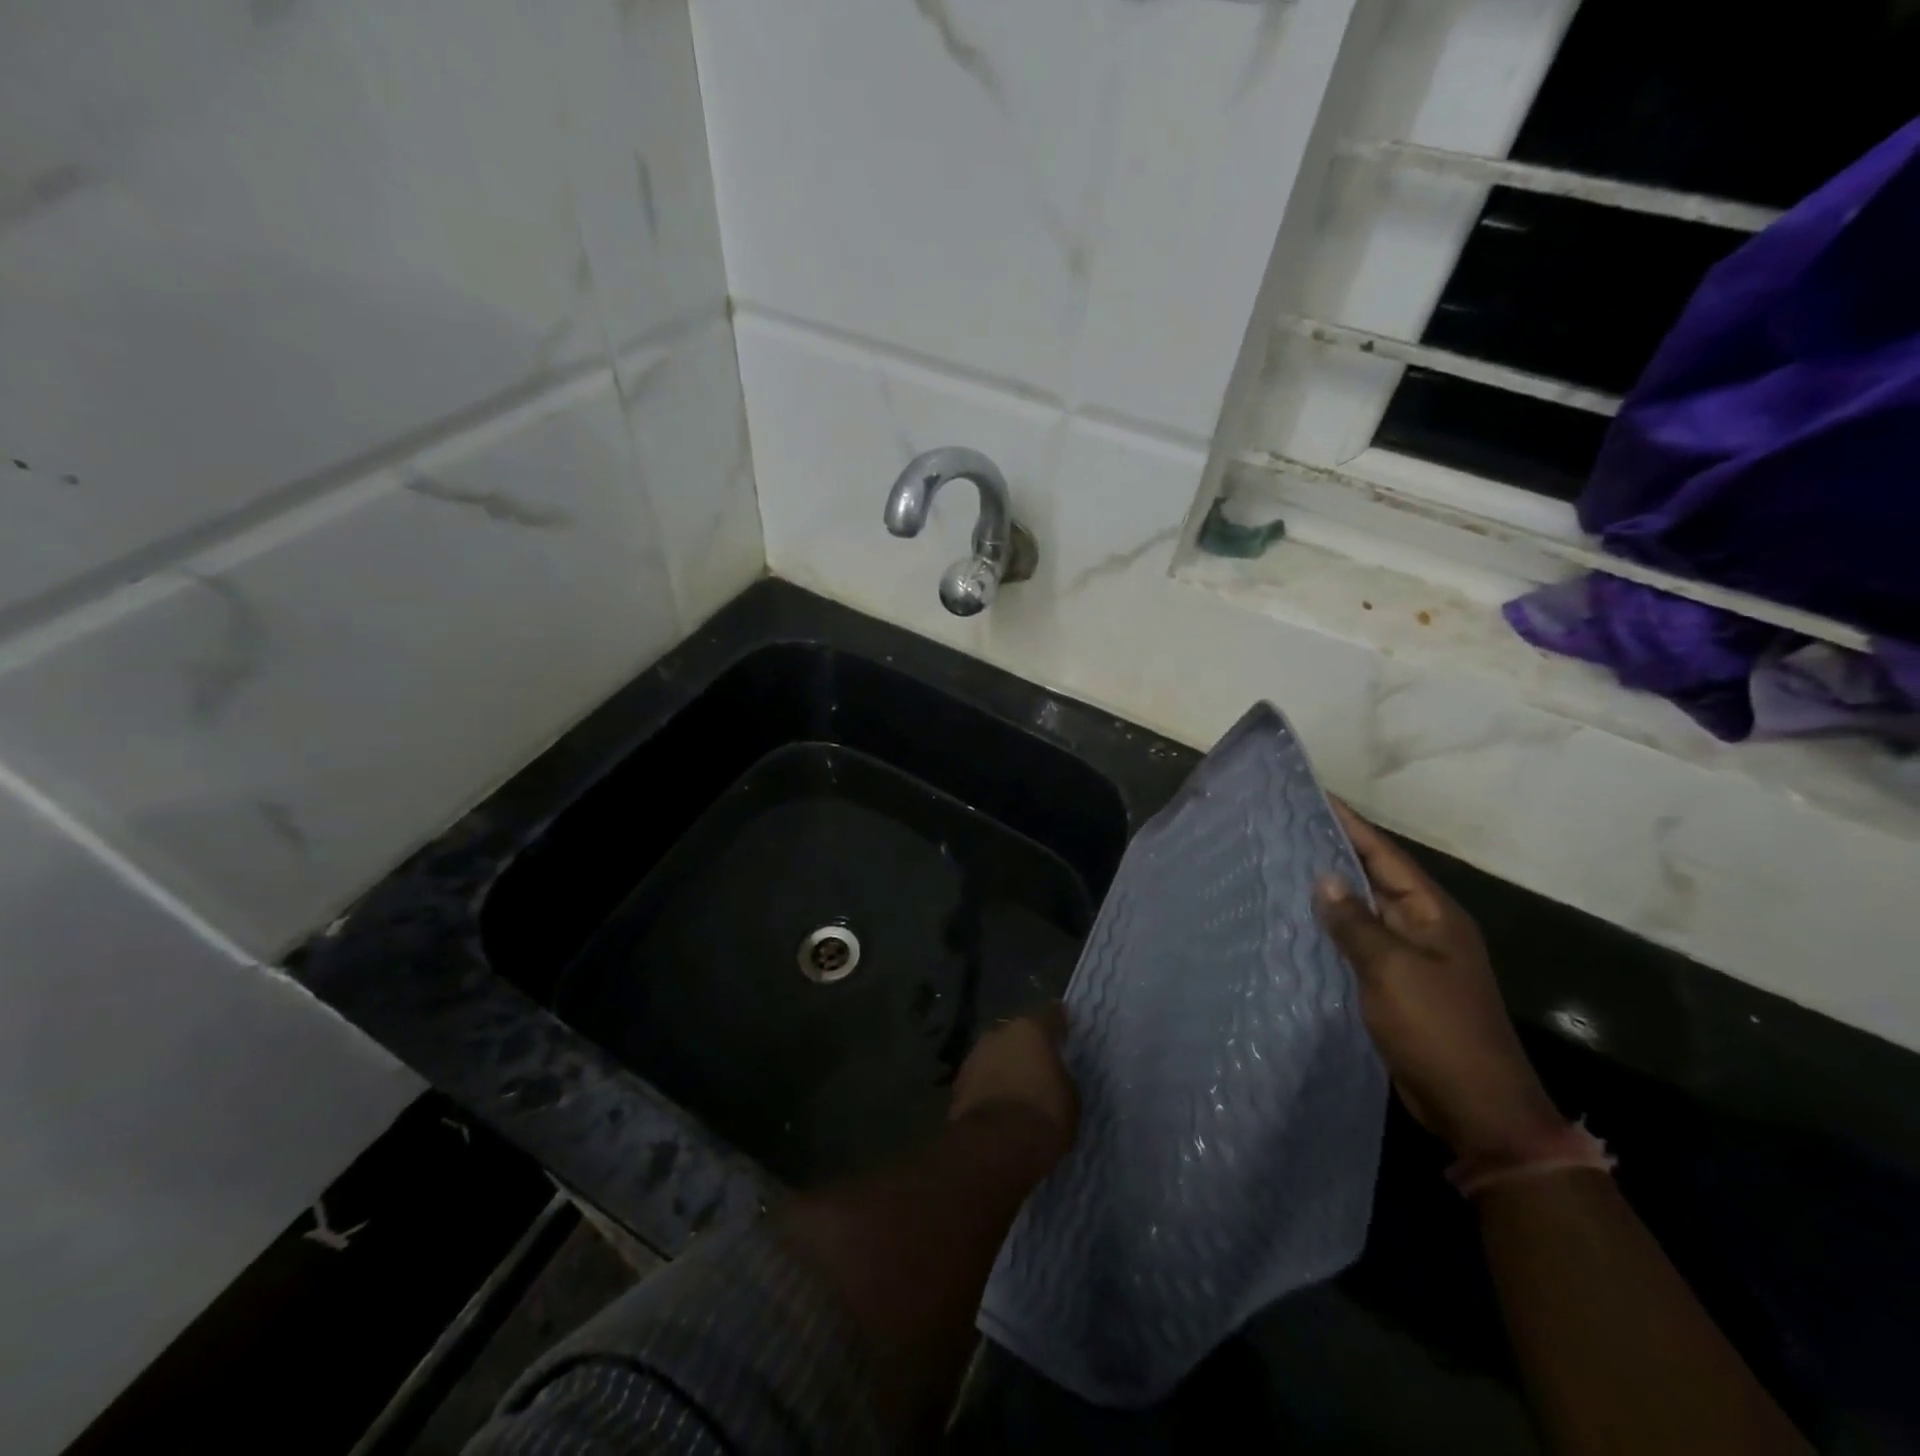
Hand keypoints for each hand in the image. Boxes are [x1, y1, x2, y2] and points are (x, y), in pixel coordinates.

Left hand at [949, 1003, 1078, 1174]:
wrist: (996, 1145)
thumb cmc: (1044, 1116)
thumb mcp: (1070, 1097)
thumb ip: (1060, 1076)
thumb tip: (1053, 1076)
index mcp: (1032, 1029)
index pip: (1051, 1015)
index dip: (1059, 1024)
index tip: (1063, 1032)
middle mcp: (1001, 1032)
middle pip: (1018, 1033)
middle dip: (1026, 1046)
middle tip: (1038, 1066)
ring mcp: (975, 1054)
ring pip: (996, 1053)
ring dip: (1004, 1064)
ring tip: (1016, 1088)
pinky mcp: (958, 1080)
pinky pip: (981, 1076)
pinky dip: (988, 1085)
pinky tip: (997, 1104)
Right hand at [1314, 802, 1563, 1156]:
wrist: (1476, 1108)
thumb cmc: (1437, 1030)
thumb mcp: (1392, 970)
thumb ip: (1355, 923)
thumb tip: (1324, 879)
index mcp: (1434, 915)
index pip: (1387, 855)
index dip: (1352, 825)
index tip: (1316, 797)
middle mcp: (1424, 929)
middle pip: (1375, 878)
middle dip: (1335, 853)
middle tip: (1287, 828)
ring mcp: (1411, 959)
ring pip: (1364, 912)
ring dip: (1330, 893)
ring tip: (1283, 867)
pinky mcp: (1395, 986)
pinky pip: (1358, 945)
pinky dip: (1332, 931)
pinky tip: (1298, 925)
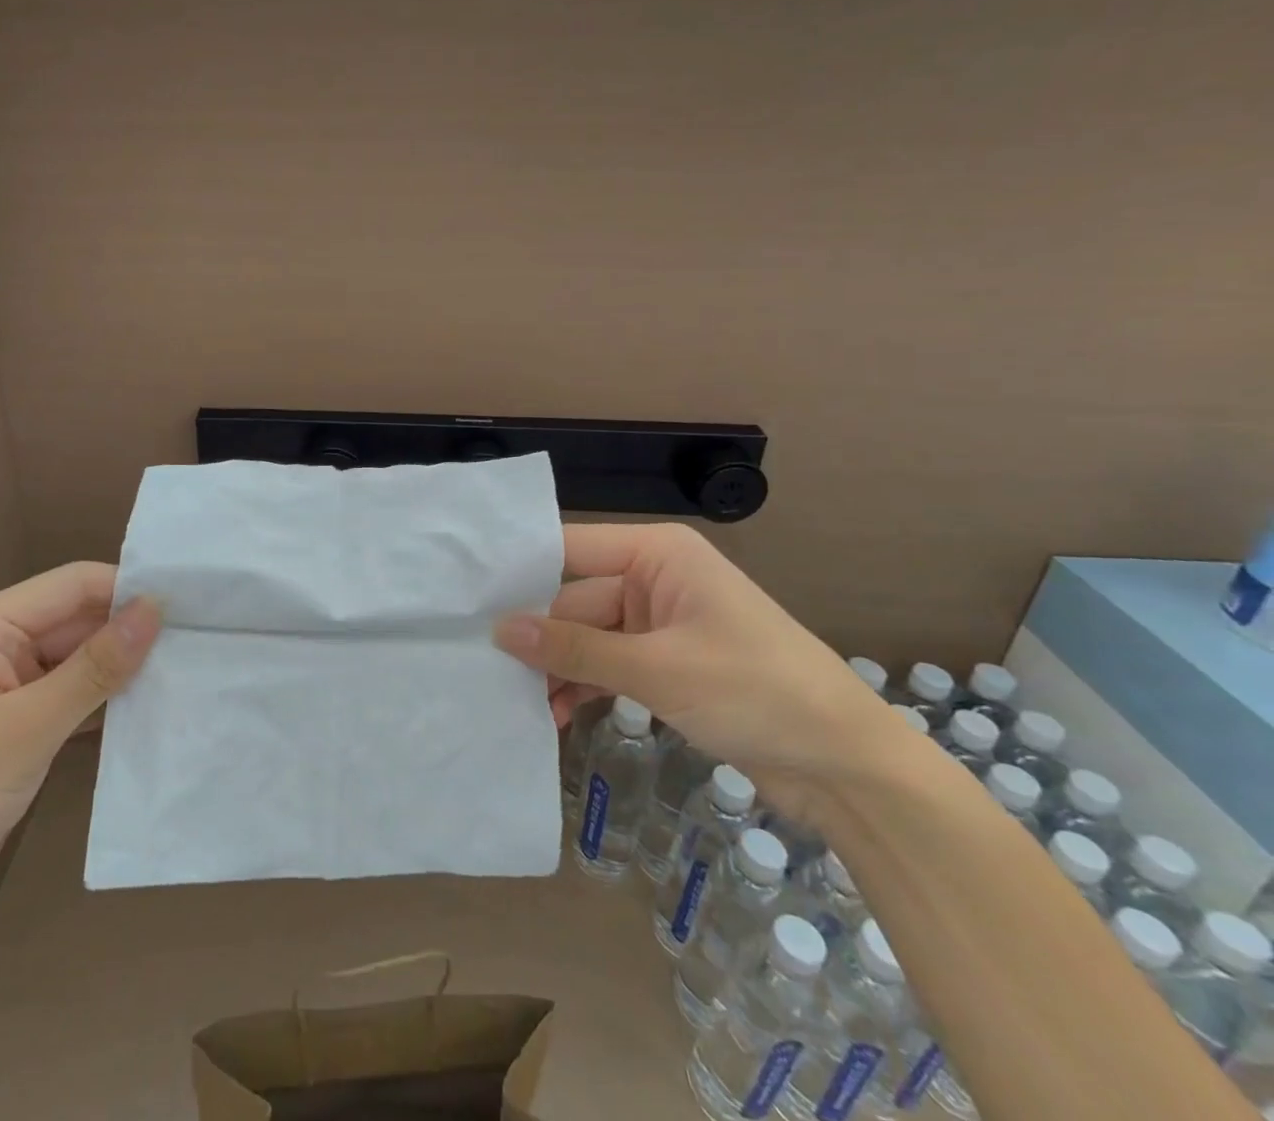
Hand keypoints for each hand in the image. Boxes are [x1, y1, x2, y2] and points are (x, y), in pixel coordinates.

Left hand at [0, 563, 160, 948]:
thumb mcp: (28, 727)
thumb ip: (96, 665)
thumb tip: (156, 608)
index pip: (73, 585)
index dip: (128, 589)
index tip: (191, 603)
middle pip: (77, 620)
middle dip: (130, 632)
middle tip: (200, 641)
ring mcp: (4, 689)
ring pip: (78, 660)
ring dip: (122, 669)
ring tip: (187, 671)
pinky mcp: (14, 729)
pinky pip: (70, 698)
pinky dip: (104, 703)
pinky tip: (148, 710)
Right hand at [494, 524, 904, 824]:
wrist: (850, 768)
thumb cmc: (757, 692)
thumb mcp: (658, 669)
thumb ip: (575, 649)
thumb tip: (500, 630)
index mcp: (658, 554)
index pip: (571, 549)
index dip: (522, 570)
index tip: (469, 596)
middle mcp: (656, 578)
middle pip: (576, 599)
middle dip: (540, 637)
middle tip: (488, 668)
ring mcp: (662, 623)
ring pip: (590, 637)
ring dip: (561, 669)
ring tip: (523, 703)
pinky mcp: (669, 664)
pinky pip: (612, 664)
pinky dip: (587, 686)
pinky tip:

::::

[HOW TO COMPLETE THIS TASK]
Please write out exactly the line containing "wrist: (850, 768)" and every line after it through the end of the records, nothing more.

[SOLUTION FOR THIS PROBLEM]
wrist: (850, 768)
thumb cmc: (757, 692)
thumb mcp: (658, 669)
thumb ip: (575, 649)
thumb tip: (500, 630)
index mcp: (658, 554)
index pip: (571, 549)
index dip: (522, 570)
index tip: (469, 596)
middle mcp: (656, 578)
middle pip: (576, 599)
middle dip: (540, 637)
middle tip: (488, 668)
ring mcp: (662, 623)
ring pip: (590, 637)
ring dip: (561, 669)
ring tip: (523, 703)
pinky mcp: (669, 664)
pinky pip: (612, 664)
pinky dip: (587, 686)
pinky tip:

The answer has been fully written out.